La pasada semana el escritor Juan Goytisolo Gay volvió a La Chanca. La Chanca es un barrio pobre de Almería sobre el cual Juan Goytisolo realizó un impecable trabajo periodístico en 1962. El libro, muy apreciado y muy poco conocido, vio la luz en la parisina Librería Española y circuló en la clandestinidad durante el franquismo. La pobreza y la miseria no tenían buena acogida en el imaginario oficial de aquella España. Hasta 1981 no fue publicado en nuestro país. En «La Chanca» Goytisolo intentó conectar el destierro político de tantos españoles -el suyo, por ejemplo- con el destierro social que sufrían otros muchos. Goytisolo hizo un trabajo sobrio sometido al rigor que impone la veracidad documental. Ésa es la clave que explica la relevancia y actualidad de ese trabajo, exacta radiografía de España en los años sesenta que ya había sido preludiada por el autor en «Campos de Níjar».
En 1957 el fotógrafo Carlos Pérez Siquier, casi de la misma edad que Goytisolo, había comenzado a fotografiar La Chanca. Su trabajo infatigable sobre el barrio se detiene en 1972. Quince años anduvo Siquier fotografiando el barrio. De hecho, una formidable fotografía suya -casas encaladas de un blanco cegador, calles en cuesta, ropa tendida al sol y flores en los balcones- ilustra la portada de la primera edición española de «La Chanca» que publicó Seix-Barral. No podía ser de otra manera. La fotografía había encontrado su pie más refinado. El contenido y respetuoso Siquier afirma que nunca buscó hacer una fotografía sociológica ni de denuncia, que le sedujo el pueblo, la dignidad de los pobres en la humildad y su lucha por la supervivencia. Su obra fotográfica ha sido, por fortuna, compilada y editada por la Junta de Andalucía.
Han pasado cuarenta y cinco años y este país nuestro no es ni la sombra de lo que era en 1962. La Chanca ya no es aquel poblado marginal, aunque sus vecinos siguen quejándose del abandono y la desprotección del Ayuntamiento. Almería ya no es una provincia de emigrantes, sino que recibe y da cobijo a numerosos extranjeros en sus tierras. Goytisolo hará en breve un nuevo libro y un documental sobre aquel lugar que visitó de incógnito cuando tenía 30 años. Aquel trabajo suyo es una excelente vacuna contra el conformismo y la molicie de los países que tenemos la suerte de vivir en el lado bueno de la vida. Un excelente recordatorio de lo que fuimos y de dónde venimos.

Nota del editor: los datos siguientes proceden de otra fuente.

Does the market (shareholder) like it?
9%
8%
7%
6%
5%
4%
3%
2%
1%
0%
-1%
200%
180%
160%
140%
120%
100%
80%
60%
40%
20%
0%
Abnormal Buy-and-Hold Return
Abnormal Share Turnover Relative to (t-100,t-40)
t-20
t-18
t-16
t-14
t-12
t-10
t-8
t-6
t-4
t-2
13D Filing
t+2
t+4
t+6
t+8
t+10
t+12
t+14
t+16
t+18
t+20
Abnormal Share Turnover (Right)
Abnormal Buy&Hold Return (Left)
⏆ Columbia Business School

Por desgracia, aquella «chanca» goytisoliana sigue siendo reconocible en muchos lugares del mundo. Y entonces casi siempre recuerdo una frase de Goytisolo con la que describe la zozobra que le causó tanta miseria: «Una frontera invisible separa el barrio del resto de la ciudad. La Chanca es un universo aparte en el que el visitante se siente un extranjero. ¿Qué tienen en común él y los grupos de mujeres, viejos y chiquillos que hozan y merodean por los escombros? Vestido, calzado, defendiéndose de la acometida del sol con unas gafas ahumadas, ¿qué clase de vínculo existe entre él y ellos?». Seca y precisa sinceridad. Ahí empieza todo.
18 comentarios:
“Aquel trabajo suyo es una excelente vacuna contra el conformismo y la molicie de los países que tenemos la suerte de vivir en el lado bueno de la vida. Un excelente recordatorio de lo que fuimos y de dónde venimos.”
Y decía usted que le costaba trabajo sintetizar. Hace unos días, tratando de decir eso mismo, les coloqué una proclama panfletaria. Queda claro una vez más que no basta con decirlo, hay que decirlo bien y económicamente.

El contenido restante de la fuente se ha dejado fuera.